Я не сомневался, что каждый раз слышу один и тот же звук: взрыв заминированного грузовика в Аргуне. Один врач развил по этому поводу целую теорию, будто грохот был настолько невыносим для психики, что она не успела его воспринять и потому растягивает это удовольствие во времени. Но кроме любопытных гипотез у него была лишь пара стандартных таблеток, которые вызывали сонливость и депрессию, поэтому я забросил терапию раньше, чем она дала результаты.

Звук велосипедного звонка привлёк моё внимание. Я посмотрел вбок: со стороны Кочкаря, широко виляя, ехал на велосипеде загорелый белобрысый мальчуган, похожий на негатив фотоплёнки. Он миновал меня, поздоровавшись, свернул на полевую дорогу, скрылся в роще и вынырнул с другой стороны, тонкий и дрожащий, как комарик.

Кочкарь, куда ехал мальчуган, когда-то был богатым купеческим селом, которое расцвело в период золотой лихорадки. Металл здесь мыли тайком даже в подвалах. Я много раз проезжал мимо, но никогда не был здесь. Сердце ещё тяжело билось, перекачивая вязкую кровь, но я решил, что смогу доехать до Кочкаря.

В машине стало шумно от налетевших слепней. Я поехал в сторону главной достопримечательности Кочкаря – храма. Вдоль улиц стояли добротные деревянные дома, изредка попадались коттеджи с профнастильными заборами и каменные остовы старых купеческих домов. Храм находился на пригорке у реки, возвышаясь над старыми домами розовым облаком. Я остановился на парковке. Храм действительно был красив, а точнее, казался очень уместным, будто бы не его построили в центре села, а само село сбежалось к его великолепным стенам.
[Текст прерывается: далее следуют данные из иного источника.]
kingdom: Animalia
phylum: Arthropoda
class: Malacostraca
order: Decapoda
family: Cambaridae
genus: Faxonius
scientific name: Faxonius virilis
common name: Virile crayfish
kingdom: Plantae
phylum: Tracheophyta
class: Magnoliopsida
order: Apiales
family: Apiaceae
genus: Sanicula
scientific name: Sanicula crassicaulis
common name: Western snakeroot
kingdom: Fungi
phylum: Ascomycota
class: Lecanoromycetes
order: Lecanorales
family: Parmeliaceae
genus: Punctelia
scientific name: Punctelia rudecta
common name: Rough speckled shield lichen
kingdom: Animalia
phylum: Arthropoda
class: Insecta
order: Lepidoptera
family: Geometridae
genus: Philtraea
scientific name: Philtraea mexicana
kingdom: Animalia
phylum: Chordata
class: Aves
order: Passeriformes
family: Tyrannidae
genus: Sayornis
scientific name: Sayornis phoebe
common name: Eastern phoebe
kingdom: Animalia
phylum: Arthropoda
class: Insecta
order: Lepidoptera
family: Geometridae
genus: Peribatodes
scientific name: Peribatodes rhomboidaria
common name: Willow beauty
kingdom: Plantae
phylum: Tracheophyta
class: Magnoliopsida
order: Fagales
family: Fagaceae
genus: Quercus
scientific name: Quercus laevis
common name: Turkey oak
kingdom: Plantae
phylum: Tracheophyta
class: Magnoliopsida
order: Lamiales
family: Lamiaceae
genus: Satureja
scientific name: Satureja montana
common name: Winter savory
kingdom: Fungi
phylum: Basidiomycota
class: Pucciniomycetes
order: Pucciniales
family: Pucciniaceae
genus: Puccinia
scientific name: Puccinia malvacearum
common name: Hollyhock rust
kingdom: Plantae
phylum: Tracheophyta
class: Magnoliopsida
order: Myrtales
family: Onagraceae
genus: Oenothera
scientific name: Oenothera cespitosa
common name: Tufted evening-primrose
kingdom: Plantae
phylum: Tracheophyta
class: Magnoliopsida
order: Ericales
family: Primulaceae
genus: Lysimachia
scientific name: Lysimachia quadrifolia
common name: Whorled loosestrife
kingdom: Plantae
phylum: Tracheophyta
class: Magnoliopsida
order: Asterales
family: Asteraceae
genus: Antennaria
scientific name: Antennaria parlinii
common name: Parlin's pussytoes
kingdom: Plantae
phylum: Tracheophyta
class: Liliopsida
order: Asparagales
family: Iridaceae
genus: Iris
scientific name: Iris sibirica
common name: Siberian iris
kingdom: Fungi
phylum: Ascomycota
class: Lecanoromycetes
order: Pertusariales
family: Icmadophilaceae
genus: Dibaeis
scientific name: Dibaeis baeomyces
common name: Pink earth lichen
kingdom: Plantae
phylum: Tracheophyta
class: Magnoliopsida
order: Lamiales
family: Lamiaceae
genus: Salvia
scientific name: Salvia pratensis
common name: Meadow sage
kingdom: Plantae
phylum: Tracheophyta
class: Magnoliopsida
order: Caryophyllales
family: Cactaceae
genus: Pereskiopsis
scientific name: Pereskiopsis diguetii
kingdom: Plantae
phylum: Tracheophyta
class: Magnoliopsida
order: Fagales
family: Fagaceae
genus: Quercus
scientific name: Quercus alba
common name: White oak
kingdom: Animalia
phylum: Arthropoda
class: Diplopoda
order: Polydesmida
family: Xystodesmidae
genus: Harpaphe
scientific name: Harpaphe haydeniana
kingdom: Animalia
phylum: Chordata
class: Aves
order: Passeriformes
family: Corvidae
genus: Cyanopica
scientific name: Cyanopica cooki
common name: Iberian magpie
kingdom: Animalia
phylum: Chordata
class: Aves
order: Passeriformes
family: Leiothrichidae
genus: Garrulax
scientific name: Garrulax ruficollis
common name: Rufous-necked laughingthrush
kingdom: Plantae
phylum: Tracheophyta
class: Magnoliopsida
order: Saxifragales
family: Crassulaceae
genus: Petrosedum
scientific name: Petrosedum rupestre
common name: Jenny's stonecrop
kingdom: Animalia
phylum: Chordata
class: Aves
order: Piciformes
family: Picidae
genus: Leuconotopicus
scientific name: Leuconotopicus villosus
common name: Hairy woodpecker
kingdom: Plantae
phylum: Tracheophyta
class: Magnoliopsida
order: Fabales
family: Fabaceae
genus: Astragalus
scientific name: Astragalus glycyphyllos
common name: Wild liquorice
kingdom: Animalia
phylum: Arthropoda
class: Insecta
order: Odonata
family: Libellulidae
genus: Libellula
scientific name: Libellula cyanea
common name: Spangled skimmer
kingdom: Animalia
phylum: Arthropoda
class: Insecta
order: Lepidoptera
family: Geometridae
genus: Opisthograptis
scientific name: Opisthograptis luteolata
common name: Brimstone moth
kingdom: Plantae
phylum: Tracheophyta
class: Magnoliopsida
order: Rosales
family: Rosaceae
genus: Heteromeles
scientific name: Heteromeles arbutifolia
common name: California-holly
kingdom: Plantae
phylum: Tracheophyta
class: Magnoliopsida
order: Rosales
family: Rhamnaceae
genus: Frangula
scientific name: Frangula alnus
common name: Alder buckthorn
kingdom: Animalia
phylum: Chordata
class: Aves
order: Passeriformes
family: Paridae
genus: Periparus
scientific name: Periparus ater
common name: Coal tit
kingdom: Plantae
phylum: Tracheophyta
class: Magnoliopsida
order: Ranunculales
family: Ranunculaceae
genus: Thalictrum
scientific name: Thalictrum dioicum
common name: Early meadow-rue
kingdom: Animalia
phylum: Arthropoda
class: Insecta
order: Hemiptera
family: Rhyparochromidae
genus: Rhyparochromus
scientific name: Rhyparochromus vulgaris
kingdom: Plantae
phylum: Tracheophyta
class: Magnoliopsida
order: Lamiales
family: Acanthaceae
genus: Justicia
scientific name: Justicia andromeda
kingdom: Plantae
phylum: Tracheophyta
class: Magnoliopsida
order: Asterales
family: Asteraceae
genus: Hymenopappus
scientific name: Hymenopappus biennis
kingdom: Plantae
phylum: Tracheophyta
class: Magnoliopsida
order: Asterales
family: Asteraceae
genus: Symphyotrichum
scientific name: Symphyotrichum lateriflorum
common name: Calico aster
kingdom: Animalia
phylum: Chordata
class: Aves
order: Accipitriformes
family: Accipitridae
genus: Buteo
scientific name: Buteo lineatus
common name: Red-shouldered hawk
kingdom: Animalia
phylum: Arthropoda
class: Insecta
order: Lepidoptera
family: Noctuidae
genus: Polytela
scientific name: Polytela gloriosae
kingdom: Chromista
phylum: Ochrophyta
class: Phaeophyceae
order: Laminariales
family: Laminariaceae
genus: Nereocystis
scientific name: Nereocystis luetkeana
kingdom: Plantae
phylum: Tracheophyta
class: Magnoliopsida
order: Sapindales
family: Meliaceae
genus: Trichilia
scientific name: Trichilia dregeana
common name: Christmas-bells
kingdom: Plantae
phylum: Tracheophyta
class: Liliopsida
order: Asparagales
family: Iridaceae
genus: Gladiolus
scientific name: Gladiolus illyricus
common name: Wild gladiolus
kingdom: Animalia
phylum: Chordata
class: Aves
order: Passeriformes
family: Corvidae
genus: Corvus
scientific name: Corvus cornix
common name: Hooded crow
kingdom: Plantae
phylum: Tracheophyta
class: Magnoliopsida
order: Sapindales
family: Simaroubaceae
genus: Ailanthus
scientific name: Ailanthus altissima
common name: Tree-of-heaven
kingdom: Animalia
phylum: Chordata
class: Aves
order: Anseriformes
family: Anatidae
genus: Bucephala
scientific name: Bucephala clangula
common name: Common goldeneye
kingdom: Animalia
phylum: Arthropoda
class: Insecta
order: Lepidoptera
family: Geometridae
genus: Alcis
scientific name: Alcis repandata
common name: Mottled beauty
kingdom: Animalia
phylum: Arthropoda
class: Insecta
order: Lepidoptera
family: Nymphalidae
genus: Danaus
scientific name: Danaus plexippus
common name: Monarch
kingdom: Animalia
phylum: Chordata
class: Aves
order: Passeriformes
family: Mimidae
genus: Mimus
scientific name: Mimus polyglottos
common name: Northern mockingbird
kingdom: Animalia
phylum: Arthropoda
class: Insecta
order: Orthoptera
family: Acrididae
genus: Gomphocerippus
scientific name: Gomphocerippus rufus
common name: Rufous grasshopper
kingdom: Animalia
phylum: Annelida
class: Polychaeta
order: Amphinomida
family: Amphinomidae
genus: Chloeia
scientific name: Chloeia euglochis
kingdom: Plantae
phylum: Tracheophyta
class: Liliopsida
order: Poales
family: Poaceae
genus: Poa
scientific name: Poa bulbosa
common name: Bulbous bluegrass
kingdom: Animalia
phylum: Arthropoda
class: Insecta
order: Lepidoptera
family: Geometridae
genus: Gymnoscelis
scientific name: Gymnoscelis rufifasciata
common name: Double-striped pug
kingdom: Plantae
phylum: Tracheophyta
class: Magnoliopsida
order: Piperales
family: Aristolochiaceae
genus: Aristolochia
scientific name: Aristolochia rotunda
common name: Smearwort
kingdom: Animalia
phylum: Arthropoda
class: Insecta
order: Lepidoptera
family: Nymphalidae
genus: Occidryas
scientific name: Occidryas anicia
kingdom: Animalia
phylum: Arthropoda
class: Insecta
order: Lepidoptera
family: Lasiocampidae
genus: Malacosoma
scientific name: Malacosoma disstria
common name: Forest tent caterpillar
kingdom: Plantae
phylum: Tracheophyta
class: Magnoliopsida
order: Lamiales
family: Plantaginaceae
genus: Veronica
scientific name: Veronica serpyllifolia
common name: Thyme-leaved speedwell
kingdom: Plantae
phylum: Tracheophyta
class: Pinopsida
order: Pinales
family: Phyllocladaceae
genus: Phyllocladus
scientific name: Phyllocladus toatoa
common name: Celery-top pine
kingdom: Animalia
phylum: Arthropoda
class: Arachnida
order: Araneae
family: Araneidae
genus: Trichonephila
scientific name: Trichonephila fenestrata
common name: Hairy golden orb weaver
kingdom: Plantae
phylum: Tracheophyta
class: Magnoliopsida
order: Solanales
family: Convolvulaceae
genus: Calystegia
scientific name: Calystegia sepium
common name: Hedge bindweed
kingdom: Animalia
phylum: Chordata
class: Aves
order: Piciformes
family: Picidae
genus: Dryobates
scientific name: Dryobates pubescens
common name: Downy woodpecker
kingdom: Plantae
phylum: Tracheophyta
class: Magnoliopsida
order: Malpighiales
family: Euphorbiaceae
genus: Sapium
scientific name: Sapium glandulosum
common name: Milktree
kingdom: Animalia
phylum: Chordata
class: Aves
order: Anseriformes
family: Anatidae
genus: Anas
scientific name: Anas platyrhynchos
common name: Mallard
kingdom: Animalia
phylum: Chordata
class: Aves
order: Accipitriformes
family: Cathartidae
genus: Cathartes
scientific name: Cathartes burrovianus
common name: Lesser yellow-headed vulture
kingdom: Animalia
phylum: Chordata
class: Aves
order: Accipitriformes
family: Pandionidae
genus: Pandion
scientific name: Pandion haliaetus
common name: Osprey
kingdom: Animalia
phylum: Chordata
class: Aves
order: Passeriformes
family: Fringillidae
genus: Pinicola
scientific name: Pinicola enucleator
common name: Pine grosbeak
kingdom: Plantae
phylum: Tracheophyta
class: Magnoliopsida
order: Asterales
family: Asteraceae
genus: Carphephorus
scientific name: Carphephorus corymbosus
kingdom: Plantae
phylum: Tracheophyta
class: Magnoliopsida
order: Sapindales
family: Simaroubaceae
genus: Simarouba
Мне советовали сходить в храм и поговорить о своём недуге с Богом, но я понятия не имел, как это делается. Попытки выторговать для себя немного душевного комфорта казались мне отчасти пошлыми, что Бог, наверняка, заметит и осудит. Сейчас, когда орда варваров стояла у наших границ, всё больше бывших атеистов обнаруживали у себя православные корни. Я же не мог даже переступить порог храма: это было сложнее, чем встать под пули. Мне объясняли, что дьявол внутри меня, пожирающий мою душу, мешает мне сделать это, но если я исповедуюсь, Бог выжжет дьявола или уморит каким-то иным способом. Но я всё равно медлил. Я не умел молиться. После смерти Вики я потерял даже способность вести внутренний диалог о своих проблемах: я чаще разгребал чужие. Я обращался не к Богу, а к собственному здравому смыслу и верил в него. Я не шёл в церковь, наверное, потому что боялся разочарования. Боялся, что если не сработает этот последний рецепт, у меня не останется даже призрачной надежды.

Дверь храма приоткрылась. На порог вышла маленькая засохшая женщина в платке, сердито махнула веником и зашагала наискосок через двор, громко хлопая галошами. Следом на крыльце появился настоятель с густой клочковатой бородой, созданной как бы из нескольких бород сразу, что придавало ему отчаянный и слегка пиратский вид. У настоятеля был прилипчивый взгляд: он сразу заметил меня и направился неспешной походкой, глядя голубыми прохладными глазами.

– Помянуть хотите или за здравие? – спросил он раскатисто.

– Не крещёный я.

– Что же, мы всякому рады.

– Тогда поставьте свечу, – я протянул священнику крупную купюру и прежде, чем тот сообразил, всунул её между разбухших пальцев.

– За кого же? – крикнул он, когда я уже тронулся.

– За всех нас, – ответил я, закрывая окно. – Всех без исключения.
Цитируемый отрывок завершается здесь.